▶ [Provided data]:
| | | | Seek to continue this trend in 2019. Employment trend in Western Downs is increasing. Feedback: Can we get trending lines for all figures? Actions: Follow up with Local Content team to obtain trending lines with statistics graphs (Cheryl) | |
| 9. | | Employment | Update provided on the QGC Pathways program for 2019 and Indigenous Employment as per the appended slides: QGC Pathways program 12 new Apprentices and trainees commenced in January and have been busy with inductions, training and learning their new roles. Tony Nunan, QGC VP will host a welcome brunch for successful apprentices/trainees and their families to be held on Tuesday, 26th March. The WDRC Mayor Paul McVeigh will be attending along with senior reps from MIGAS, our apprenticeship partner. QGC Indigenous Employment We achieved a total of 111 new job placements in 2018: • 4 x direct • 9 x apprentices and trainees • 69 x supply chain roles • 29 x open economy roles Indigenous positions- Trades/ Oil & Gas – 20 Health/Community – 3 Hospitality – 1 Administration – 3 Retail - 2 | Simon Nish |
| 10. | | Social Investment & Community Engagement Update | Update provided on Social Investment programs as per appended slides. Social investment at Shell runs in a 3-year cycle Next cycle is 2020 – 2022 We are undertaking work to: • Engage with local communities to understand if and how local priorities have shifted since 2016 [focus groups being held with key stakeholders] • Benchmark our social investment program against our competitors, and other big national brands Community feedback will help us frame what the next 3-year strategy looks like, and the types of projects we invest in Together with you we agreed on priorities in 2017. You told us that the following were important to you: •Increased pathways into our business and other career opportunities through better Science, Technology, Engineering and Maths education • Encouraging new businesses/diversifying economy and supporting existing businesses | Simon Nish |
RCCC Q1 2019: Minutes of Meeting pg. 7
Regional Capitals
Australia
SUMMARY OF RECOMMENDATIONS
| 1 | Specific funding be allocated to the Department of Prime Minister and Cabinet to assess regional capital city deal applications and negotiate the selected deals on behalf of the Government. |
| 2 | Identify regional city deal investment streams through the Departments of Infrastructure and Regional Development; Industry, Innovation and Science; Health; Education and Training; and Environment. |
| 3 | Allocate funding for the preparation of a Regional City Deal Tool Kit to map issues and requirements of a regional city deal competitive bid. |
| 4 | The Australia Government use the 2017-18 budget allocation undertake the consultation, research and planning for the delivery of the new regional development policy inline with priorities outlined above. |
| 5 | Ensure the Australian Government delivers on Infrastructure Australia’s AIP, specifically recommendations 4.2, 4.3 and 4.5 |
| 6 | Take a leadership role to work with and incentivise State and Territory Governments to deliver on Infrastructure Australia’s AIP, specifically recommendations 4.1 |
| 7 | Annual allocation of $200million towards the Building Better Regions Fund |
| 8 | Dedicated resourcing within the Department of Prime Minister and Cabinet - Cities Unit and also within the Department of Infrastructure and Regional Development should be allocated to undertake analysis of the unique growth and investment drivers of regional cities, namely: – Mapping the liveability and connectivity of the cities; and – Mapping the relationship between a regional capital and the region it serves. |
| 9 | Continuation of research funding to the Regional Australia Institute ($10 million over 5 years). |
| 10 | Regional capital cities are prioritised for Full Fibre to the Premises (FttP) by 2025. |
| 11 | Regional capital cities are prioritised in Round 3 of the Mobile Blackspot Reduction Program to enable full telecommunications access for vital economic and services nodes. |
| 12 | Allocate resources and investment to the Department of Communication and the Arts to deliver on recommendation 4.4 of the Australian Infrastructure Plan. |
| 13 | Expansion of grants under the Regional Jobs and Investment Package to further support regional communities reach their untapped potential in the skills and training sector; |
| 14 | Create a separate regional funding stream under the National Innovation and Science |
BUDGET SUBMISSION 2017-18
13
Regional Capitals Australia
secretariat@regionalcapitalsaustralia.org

▶ [Exercise prompt]: A complete and exact reproduction of the data is needed.

▶ [Answer to the exercise]:
| | | | Seek to continue this trend in 2019. Employment trend in Western Downs is increasing. Feedback: Can we get trending lines for all figures? Actions: Follow up with Local Content team to obtain trending lines with statistics graphs (Cheryl) | |
| 9. | | Employment | Update provided on the QGC Pathways program for 2019 and Indigenous Employment as per the appended slides: QGC Pathways program 12 new Apprentices and trainees commenced in January and have been busy with inductions, training and learning their new roles. Tony Nunan, QGC VP will host a welcome brunch for successful apprentices/trainees and their families to be held on Tuesday, 26th March. The WDRC Mayor Paul McVeigh will be attending along with senior reps from MIGAS, our apprenticeship partner. QGC Indigenous Employment We achieved a total of 111 new job placements in 2018: • 4 x direct • 9 x apprentices and trainees • 69 x supply chain roles • 29 x open economy roles Indigenous positions- Trades/ Oil & Gas – 20 Health/Community – 3 Hospitality – 1 Administration – 3 Retail - 2 | Simon Nish |
| 10. | | Social Investment & Community Engagement Update | Update provided on Social Investment programs as per appended slides. Social investment at Shell runs in a 3-year cycle Next cycle is 2020 – 2022 We are undertaking work to: • Engage with local communities to understand if and how local priorities have shifted since 2016 [focus groups being held with key stakeholders] • Benchmark our social investment program against our competitors, and other big national brands Community feedback will help us frame what the next 3-year strategy looks like, and the types of projects we invest in Together with you we agreed on priorities in 2017. You told us that the following were important to you: •Increased pathways into our business and other career opportunities through better Science, Technology, Engineering and Maths education • Encouraging new businesses/diversifying economy and supporting existing businesses | Simon Nish |
RCCC Q1 2019: Minutes of Meeting pg. 7
Regional Capitals
Australia
SUMMARY OF RECOMMENDATIONS
| 1 | Specific funding be allocated to the Department of Prime Minister and Cabinet to assess regional capital city deal applications and negotiate the selected deals on behalf of the Government. |
| 2 | Identify regional city deal investment streams through the Departments of Infrastructure and Regional Development; Industry, Innovation and Science; Health; Education and Training; and Environment. |
| 3 | Allocate funding for the preparation of a Regional City Deal Tool Kit to map issues and requirements of a regional city deal competitive bid. |
| 4 | The Australia Government use the 2017-18 budget allocation undertake the consultation, research and planning for the delivery of the new regional development policy inline with priorities outlined above. |
| 5 | Ensure the Australian Government delivers on Infrastructure Australia’s AIP, specifically recommendations 4.2, 4.3 and 4.5 |
| 6 | Take a leadership role to work with and incentivise State and Territory Governments to deliver on Infrastructure Australia’s AIP, specifically recommendations 4.1 |
| 7 | Annual allocation of $200million towards the Building Better Regions Fund |
| 8 | Dedicated resourcing within the Department of Prime Minister and Cabinet - Cities Unit and also within the Department of Infrastructure and Regional Development should be allocated to undertake analysis of the unique growth and investment drivers of regional cities, namely: – Mapping the liveability and connectivity of the cities; and – Mapping the relationship between a regional capital and the region it serves. |
| 9 | Continuation of research funding to the Regional Australia Institute ($10 million over 5 years). |
| 10 | Regional capital cities are prioritised for Full Fibre to the Premises (FttP) by 2025. |
| 11 | Regional capital cities are prioritised in Round 3 of the Mobile Blackspot Reduction Program to enable full telecommunications access for vital economic and services nodes. |
| 12 | Allocate resources and investment to the Department of Communication and the Arts to deliver on recommendation 4.4 of the Australian Infrastructure Plan. |
| 13 | Expansion of grants under the Regional Jobs and Investment Package to further support regional communities reach their untapped potential in the skills and training sector; |
| 14 | Create a separate regional funding stream under the National Innovation and Science |
BUDGET SUBMISSION 2017-18
13
Regional Capitals Australia
secretariat@regionalcapitalsaustralia.org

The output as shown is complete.